Self-Awareness is the Best Path to Fairness

August 7, 2018

Rogério Colantuono

Rogério Colantuono is the Strategy Director at Grey.

In 1986, Swedish scientists asked U.S. drivers “Are you a better-than-average driver?” More than 80% said “Yes.” Of course, this mathematically absurd declaration of skill had less to do with statistics than it did the biases influencing our everyday lives. That’s why – though there’s no study I’ve found on the subject – we can only infer that a survey asking men, “Are you a better-than-average listener on issues affecting women,” might get a pretty similar outcome.
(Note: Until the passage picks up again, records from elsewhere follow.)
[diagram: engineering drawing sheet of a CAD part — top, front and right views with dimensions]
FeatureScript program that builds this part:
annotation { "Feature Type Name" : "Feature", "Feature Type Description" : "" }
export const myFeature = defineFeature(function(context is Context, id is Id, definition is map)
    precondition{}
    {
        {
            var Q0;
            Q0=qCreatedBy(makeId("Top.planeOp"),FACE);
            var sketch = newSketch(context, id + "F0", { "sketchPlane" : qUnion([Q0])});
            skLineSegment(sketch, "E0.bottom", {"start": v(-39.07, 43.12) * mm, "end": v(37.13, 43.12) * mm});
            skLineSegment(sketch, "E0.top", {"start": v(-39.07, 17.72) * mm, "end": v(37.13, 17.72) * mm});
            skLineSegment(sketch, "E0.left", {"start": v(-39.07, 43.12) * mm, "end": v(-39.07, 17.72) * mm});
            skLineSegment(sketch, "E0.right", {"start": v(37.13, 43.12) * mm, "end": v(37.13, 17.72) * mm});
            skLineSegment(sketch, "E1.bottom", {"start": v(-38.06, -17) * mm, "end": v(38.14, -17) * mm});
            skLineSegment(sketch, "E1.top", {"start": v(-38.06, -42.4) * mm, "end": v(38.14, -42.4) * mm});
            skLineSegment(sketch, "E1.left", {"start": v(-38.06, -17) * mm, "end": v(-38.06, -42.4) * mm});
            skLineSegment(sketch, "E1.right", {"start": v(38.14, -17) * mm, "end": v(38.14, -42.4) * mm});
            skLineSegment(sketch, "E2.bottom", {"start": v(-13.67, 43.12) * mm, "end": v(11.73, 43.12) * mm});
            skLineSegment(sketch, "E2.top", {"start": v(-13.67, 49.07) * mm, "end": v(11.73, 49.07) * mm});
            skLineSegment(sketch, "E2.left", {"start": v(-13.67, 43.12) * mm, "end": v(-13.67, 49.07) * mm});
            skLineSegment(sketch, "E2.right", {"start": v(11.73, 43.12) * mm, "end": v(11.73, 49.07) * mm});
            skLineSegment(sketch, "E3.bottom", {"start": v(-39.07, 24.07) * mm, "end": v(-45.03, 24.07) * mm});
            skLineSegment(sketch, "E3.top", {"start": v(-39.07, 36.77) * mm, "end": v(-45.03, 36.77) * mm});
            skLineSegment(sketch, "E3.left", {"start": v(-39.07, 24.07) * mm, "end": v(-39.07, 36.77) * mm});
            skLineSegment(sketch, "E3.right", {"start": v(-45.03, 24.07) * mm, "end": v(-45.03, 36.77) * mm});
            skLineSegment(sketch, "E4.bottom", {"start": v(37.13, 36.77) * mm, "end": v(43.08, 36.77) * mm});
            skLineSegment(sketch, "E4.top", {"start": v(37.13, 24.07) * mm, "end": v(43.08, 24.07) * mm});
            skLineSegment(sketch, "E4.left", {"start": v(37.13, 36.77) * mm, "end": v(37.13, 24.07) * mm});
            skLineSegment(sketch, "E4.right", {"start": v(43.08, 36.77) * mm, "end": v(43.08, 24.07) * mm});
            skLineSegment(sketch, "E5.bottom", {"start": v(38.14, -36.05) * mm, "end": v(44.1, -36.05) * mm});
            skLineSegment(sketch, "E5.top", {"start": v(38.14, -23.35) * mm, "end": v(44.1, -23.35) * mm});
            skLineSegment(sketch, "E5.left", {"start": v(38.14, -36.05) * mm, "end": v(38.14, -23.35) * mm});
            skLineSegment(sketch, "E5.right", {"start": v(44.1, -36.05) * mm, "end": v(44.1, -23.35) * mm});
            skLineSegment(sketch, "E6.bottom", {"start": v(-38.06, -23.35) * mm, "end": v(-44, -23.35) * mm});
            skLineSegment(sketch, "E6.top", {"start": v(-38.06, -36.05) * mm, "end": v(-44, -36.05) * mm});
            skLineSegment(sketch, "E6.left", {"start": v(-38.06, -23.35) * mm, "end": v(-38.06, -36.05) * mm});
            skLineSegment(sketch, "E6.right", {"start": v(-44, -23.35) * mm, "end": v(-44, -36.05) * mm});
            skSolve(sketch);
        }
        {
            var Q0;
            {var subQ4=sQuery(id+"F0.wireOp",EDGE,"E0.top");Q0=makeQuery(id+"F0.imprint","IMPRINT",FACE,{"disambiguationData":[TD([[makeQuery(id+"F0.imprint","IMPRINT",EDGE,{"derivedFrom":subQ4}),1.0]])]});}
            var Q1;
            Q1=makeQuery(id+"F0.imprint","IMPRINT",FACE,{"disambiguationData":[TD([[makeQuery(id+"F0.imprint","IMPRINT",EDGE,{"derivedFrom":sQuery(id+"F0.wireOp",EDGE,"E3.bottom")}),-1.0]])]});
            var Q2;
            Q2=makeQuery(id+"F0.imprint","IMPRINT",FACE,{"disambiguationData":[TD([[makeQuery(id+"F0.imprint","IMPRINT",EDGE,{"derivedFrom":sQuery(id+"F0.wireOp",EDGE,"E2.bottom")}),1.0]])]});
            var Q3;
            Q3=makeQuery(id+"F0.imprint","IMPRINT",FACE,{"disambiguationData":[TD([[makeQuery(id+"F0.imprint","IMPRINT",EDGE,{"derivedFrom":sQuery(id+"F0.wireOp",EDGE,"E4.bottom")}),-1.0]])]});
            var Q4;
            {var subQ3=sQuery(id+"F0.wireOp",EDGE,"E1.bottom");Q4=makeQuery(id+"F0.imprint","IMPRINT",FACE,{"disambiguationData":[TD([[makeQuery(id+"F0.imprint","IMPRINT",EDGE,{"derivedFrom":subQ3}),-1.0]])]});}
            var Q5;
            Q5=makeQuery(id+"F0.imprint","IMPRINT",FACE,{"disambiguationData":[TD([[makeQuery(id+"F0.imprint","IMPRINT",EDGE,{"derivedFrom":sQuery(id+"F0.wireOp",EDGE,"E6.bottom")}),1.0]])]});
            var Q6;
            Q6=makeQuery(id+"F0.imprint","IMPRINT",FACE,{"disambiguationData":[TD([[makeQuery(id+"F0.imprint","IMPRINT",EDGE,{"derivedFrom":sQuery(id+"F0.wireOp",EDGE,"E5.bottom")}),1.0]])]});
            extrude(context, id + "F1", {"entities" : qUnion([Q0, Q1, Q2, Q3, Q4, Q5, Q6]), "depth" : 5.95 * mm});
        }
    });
McKinsey’s 2017 “Women in the Workplace” study shows that 40% of U.S. women agree their gender has held back their career advancement (vs. 8% for men), so we know there’s much listening yet to be done – and it seems that somewhat more men are listening, or at least trying. At a panel held at Grey for Women’s History Month, I had the opportunity to discuss with female and male colleagues the barriers to creating a more neutral environment where everyone can thrive equally. You could see, in the room, how just hearing perspectives brings us together and promotes fairness.

However, hearing is not the same as listening. And what we find in the larger world is that even when men listen to support an equal environment, an additional, important element still impacts the potential for greater empathy and fairness: self-awareness. Or lack thereof.

It’s human to distance yourself from unfairness and bad feelings – to listen to stories of misconduct and think how That Other Person was disrespectful to women. But meanwhile, some of the same well-intentioned men who are able to notice disrespect in others go about their days committing lesser (or equal, or greater) offenses themselves, not noticing that they’re part of the problem. They learn to identify unfairness in others, but not see it in their own actions. 

So while there is no such thing as an unbiased person, and many men have good intentions to make change, the real issue is: if we live oblivious to small and big hypocrisies, we will never really make a conscious effort to break free from them. I’m certainly not perfect. Everyone is different and progress takes a lot of forms. But that said, self-awareness could be the key, a next evolution, for men looking to actually take part in change.

With this in mind, I imagine the potential thoughts and behaviors of a more self-aware man in our industry…

Self-Awareness of Cultural Programming: It’s unquestionable that personal behavior is influenced by societal behavior. A more self-aware man is able to identify when it’s culture speaking (inherited behaviors, pre-established gender roles, peer pressure) instead of himself, and not let the former take over. He is constantly exercising an “outsider view” that gives perspective over his own actions. When I moved to NY from Brazil, I believe I experienced a glimpse of this perspective and its importance; trying to avoid crossing any lines, I found myself “reading” the different day-to-day cultural nuances of the local working environment behavior and at that moment the new limits and codes were very evident. But I saw this outsider perspective fade as I got used to the new reality.

Self-Awareness of Blind Spots: It’s easy to identify biases in others. Identifying them in ourselves is a more difficult story. But a more self-aware man is able to see the common biases that happen everyday with others and do a “self check” if they also happen with himself. He also knows this is a process – admit when he fails, reviving his dedication and improving his attitude. And if it’s easier to see bias in others, why not try to help them to identify it by bringing it up in a constructive way as it’s happening, even if it was unintended? If culture is a bandwagon, it takes a huge collective effort and responsibility to de-program it.

Self-Awareness of Discomfort: We all believe we are great listeners, but in reality we tend to only listen to information that confirms our worldview while blocking uncomfortable facts. It takes active effort to exercise empathy, take the speaker seriously and let any subject sink in even (or especially) if it contrasts with the way we think. That’s why, even though it’s hard for everyone to listen to a shocking report (such as Salma Hayek’s on Harvey Weinstein), a more self-aware man knows the importance of actively going deeper on the subject, talking about it to others and trying to put himself in the other person’s shoes instead of following it superficially like many men did. 

A self-aware approach seems vital to drive equality in the work environment, but we ultimately face a question of what that looks like in action. And the fact is, there aren’t absolutes. What works for one doesn’t work for all. But in the spirit of progress, men should push themselves to ask, “How am I behaving – and how might I change if and when I’m creating unfairness?” That’s where the personal journey to action begins. 

Especially in our industry, which thrives at its best through openness – but encompasses its fair share of egos – the willingness to admit our own imperfections becomes even more critical.